THE TASK:
Work through the records that follow and return each line containing the word "before".
*** THE DATA Section Begins ***
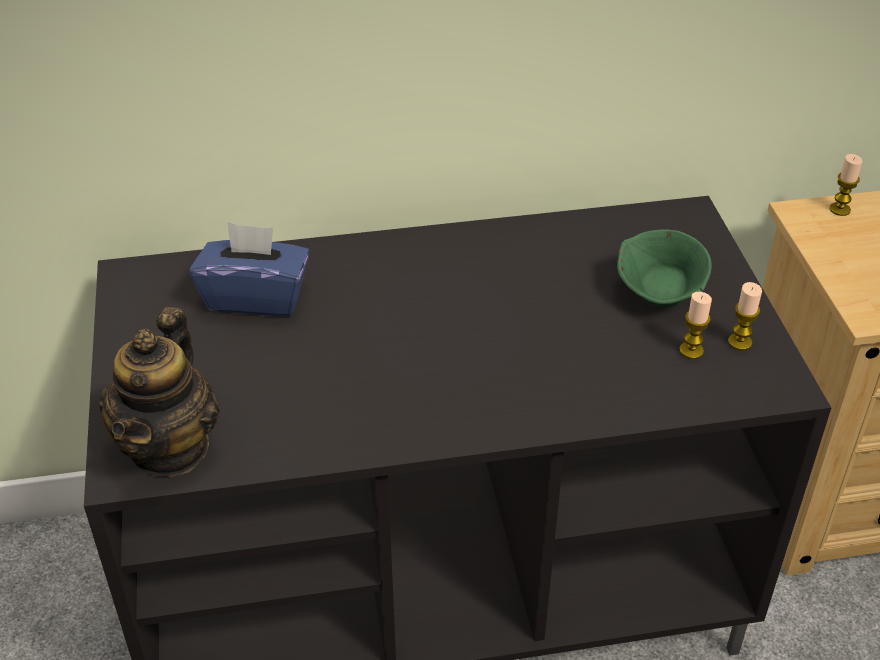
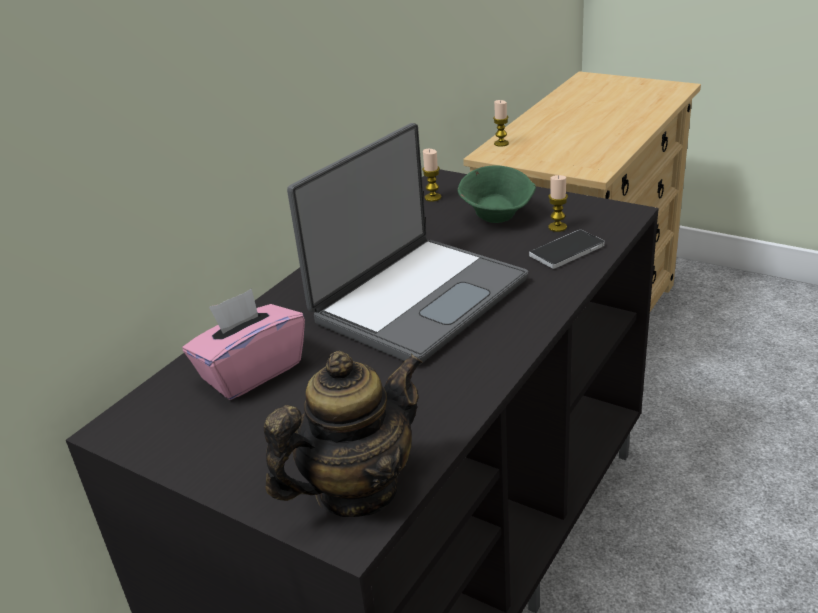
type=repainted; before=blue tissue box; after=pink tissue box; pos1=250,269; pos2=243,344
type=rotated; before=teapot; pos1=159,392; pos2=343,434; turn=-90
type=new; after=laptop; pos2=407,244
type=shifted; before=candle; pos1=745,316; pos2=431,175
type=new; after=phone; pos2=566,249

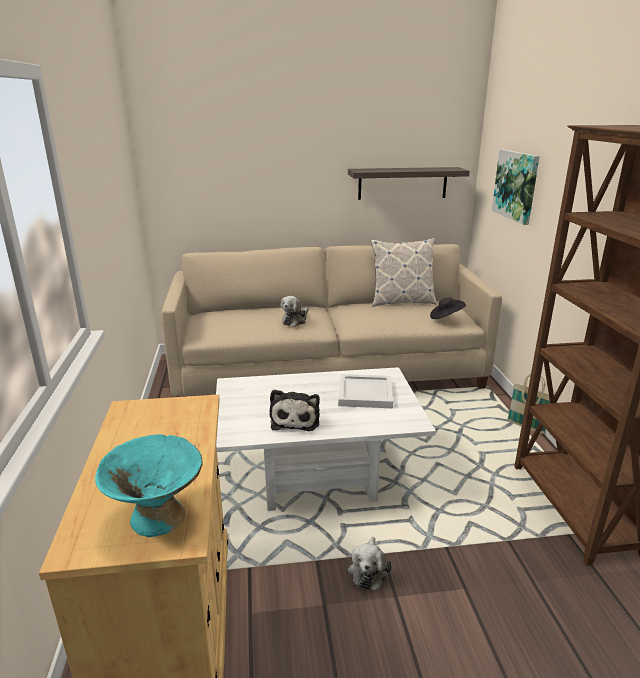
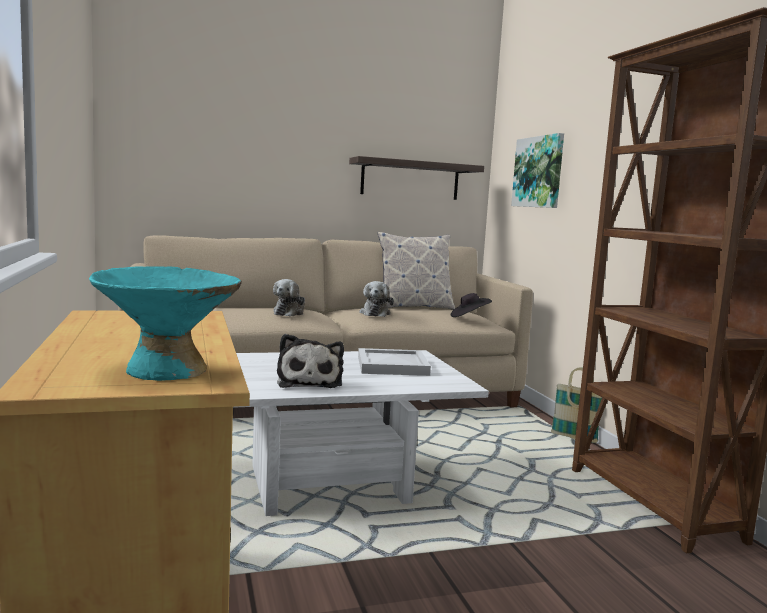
type=shifted; before=plush toy; pos1=370,563; pos2=376,299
*** THE DATA Section Ends ***
SOLUTION FOR THIS TASK:
type=repainted; before=blue tissue box; after=pink tissue box; pos1=250,269; pos2=243,344
type=rotated; before=teapot; pos1=159,392; pos2=343,434; turn=-90
type=shifted; before=candle; pos1=745,316; pos2=431,175
type=shifted; before=plush toy; pos1=370,563; pos2=376,299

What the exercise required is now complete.